Collected data:
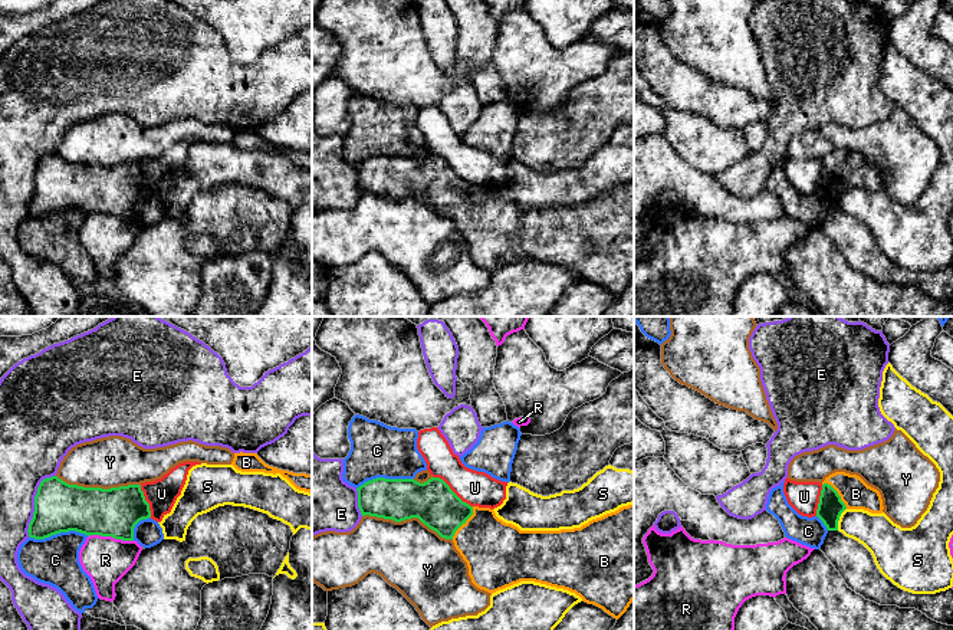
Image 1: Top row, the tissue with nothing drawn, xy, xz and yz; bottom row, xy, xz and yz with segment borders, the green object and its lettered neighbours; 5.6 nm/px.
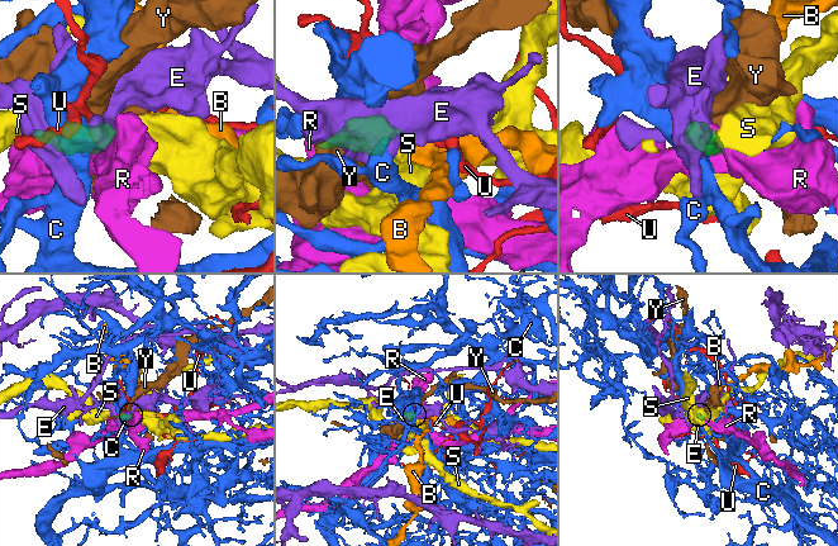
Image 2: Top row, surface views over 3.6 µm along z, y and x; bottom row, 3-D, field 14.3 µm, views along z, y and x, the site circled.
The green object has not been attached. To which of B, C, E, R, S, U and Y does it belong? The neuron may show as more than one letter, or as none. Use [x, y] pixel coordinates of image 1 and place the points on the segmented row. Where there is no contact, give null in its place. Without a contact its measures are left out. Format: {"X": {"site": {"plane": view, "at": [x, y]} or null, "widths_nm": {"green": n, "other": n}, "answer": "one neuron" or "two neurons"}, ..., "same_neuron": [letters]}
{"B": {"site": {"plane": "xz", "at": [465, 522]}, "widths_nm": {"green": 240, "other": 360}, "answer": "one neuron"}, "C": {"site": {"plane": "xy", "at": [58, 532]}, "widths_nm": {"green": 280, "other": 260}, "answer": "two neurons"}, "E": {"site": {"plane": "xy", "at": [35, 502]}, "widths_nm": {"green": 280, "other": 300}, "answer": "two neurons"}, "R": {"site": {"plane": "xy", "at": [111, 535]}, "widths_nm": {"green": 280, "other": 260}, "answer": "two neurons"}, "S": {"site": {"plane": "yz", "at": [838, 519]}, "widths_nm": {"green": 140, "other": 220}, "answer": "two neurons"}, "U": {"site": {"plane": "xz", "at": [450, 489]}, "widths_nm": {"green": 240, "other": 190}, "answer": "two neurons"}, "Y": {"site": {"plane": "xz", "at": [407, 518]}, "widths_nm": {"green": 240, "other": 380}, "answer": "two neurons"}, "same_neuron": ["B"]}

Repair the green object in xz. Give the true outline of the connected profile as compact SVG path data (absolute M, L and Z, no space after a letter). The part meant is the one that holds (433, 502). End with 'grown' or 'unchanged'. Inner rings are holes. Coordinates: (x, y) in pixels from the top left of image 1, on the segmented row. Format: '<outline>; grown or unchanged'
M377 478L365 482L358 490L361 515L369 515L401 522L418 518L441 538L451 539L456 549L467 562L471 583L490 594L517 584L535 581L575 593L588 604L602 608L614 618L620 618L634 601L634 503L615 512L592 519L581 528L561 531L520 531L499 519L493 509L470 506L463 502L440 478L430 478L420 483L414 479Z; grown

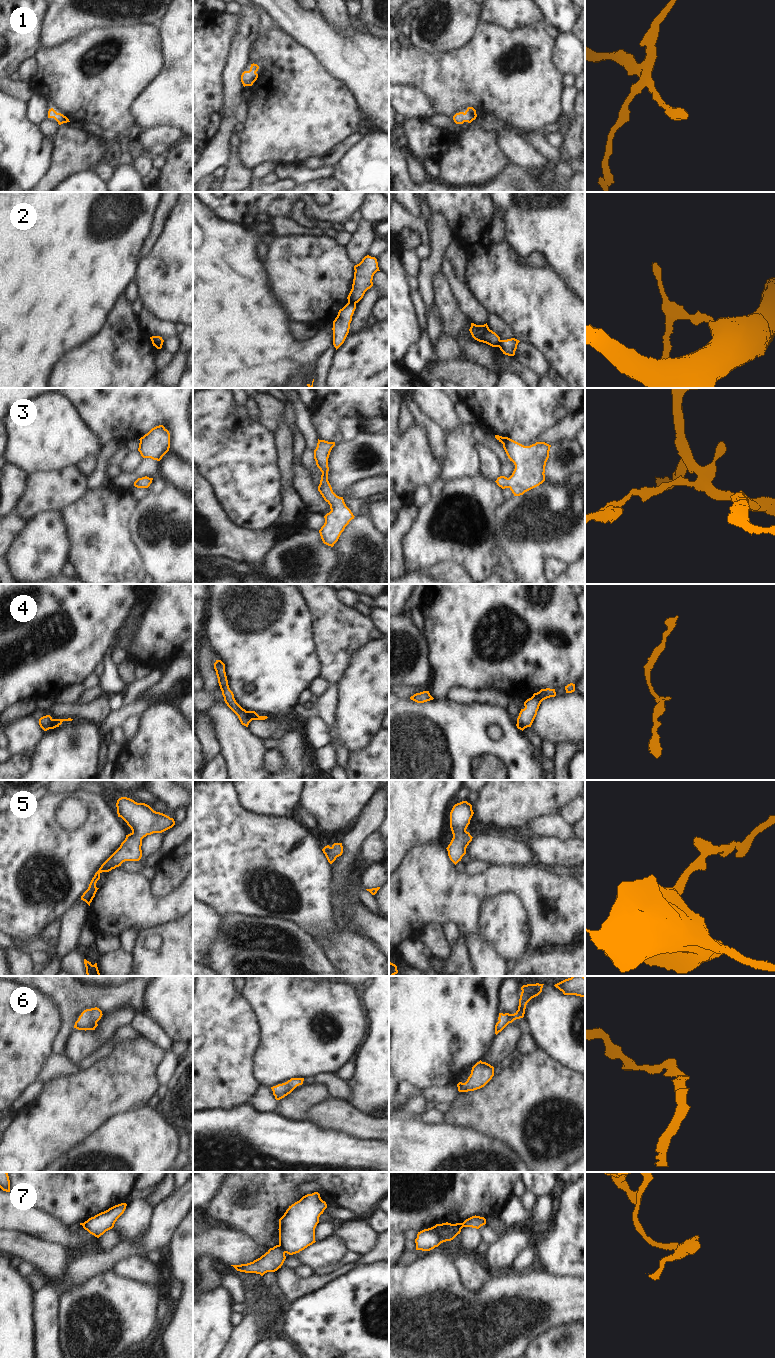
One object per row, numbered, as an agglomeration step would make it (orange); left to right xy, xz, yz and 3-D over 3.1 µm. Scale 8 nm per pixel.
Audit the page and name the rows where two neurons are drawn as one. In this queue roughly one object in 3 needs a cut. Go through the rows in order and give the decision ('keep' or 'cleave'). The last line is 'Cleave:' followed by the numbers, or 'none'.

▶ [Assignment]
Pictures stay out. Print the lines of the records above exactly, from the first through the one with "Image 2: Top".

▶ [Response area]
Image 1: Top row, the tissue with nothing drawn, xy, xz and yz; bottom row, xy, xz and yz with segment borders, the green object and its lettered neighbours; 5.6 nm/px.
Image 2: Top row, surface views over 3.6 µm along z, y and x; bottom row, 3-D, field 14.3 µm, views along z, y and x, the site circled.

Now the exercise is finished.